■ DESCRIPTION OF THE TASK
Your task is to output the entries below word for word.
= Beginning of Section =
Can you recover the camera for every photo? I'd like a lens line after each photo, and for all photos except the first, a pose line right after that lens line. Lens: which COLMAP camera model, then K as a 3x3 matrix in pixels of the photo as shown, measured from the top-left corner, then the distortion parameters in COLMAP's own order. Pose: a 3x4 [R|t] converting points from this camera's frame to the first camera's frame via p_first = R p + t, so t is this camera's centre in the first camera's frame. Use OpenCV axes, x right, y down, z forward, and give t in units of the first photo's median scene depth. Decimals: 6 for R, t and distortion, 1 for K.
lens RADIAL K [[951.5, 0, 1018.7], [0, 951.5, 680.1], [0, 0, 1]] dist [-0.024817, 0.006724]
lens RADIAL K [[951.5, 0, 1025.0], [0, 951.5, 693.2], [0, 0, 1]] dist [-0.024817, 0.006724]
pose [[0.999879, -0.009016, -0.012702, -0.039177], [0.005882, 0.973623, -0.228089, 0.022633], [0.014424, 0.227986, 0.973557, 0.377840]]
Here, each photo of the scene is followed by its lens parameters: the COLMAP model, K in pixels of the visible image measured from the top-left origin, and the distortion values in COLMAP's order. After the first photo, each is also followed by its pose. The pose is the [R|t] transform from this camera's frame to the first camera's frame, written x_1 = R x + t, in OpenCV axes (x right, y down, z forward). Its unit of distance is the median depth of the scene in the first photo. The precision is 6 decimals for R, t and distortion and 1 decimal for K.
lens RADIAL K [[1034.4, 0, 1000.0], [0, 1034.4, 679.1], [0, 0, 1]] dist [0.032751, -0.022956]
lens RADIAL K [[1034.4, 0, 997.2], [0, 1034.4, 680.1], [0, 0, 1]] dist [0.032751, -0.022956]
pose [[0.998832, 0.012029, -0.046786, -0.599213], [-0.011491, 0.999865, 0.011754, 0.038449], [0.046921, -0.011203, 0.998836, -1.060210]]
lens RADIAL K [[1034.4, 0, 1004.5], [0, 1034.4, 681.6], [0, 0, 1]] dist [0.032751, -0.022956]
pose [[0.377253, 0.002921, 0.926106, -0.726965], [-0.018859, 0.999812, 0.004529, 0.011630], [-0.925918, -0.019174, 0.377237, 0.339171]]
= End of Section =
■ PROBLEM SOLUTION
Can you recover the camera for every photo? I'd like a lens line after each photo, and for all photos except the first, a pose line right after that lens line. Lens: which COLMAP camera model, then K as a 3x3 matrix in pixels of the photo as shown, measured from the top-left corner, then the distortion parameters in COLMAP's own order. Pose: a 3x4 [R|t] converting points from this camera's frame to the first camera's frame via p_first = R p + t, so t is this camera's centre in the first camera's frame. Use OpenCV axes, x right, y down, z forward, and give t in units of the first photo's median scene depth. Decimals: 6 for R, t and distortion, 1 for K.
lens RADIAL K [[951.5, 0, 1018.7], [0, 951.5, 680.1], [0, 0, 1]] dist [-0.024817, 0.006724]
lens RADIAL K [[951.5, 0, 1025.0], [0, 951.5, 693.2], [0, 0, 1]] dist [-0.024817, 0.006724]
pose [[0.999879, -0.009016, -0.012702, -0.039177], [0.005882, 0.973623, -0.228089, 0.022633], [0.014424, 0.227986, 0.973557, 0.377840]]
Here, each photo of the scene is followed by its lens parameters: the COLMAP model, K in pixels of the visible image measured from the top-left origin, and the distortion values in COLMAP's order. After the first photo, each is also followed by its pose. The pose is the [R|t] transform from this camera's frame to the first camera's frame, written x_1 = R x + t, in OpenCV axes (x right, y down, z forward). Its unit of distance is the median depth of the scene in the first photo. The precision is 6 decimals for R, t and distortion and 1 decimal for K.
lens RADIAL K [[1034.4, 0, 1000.0], [0, 1034.4, 679.1], [0, 0, 1]] dist [0.032751, -0.022956]
lens RADIAL K [[1034.4, 0, 997.2], [0, 1034.4, 680.1], [0, 0, 1]] dist [0.032751, -0.022956]
pose [[0.998832, 0.012029, -0.046786, -0.599213], [-0.011491, 0.999865, 0.011754, 0.038449], [0.046921, -0.011203, 0.998836, -1.060210]]
lens RADIAL K [[1034.4, 0, 1004.5], [0, 1034.4, 681.6], [0, 0, 1]] dist [0.032751, -0.022956]
pose [[0.377253, 0.002921, 0.926106, -0.726965], [-0.018859, 0.999812, 0.004529, 0.011630], [-0.925918, -0.019174, 0.377237, 0.339171]]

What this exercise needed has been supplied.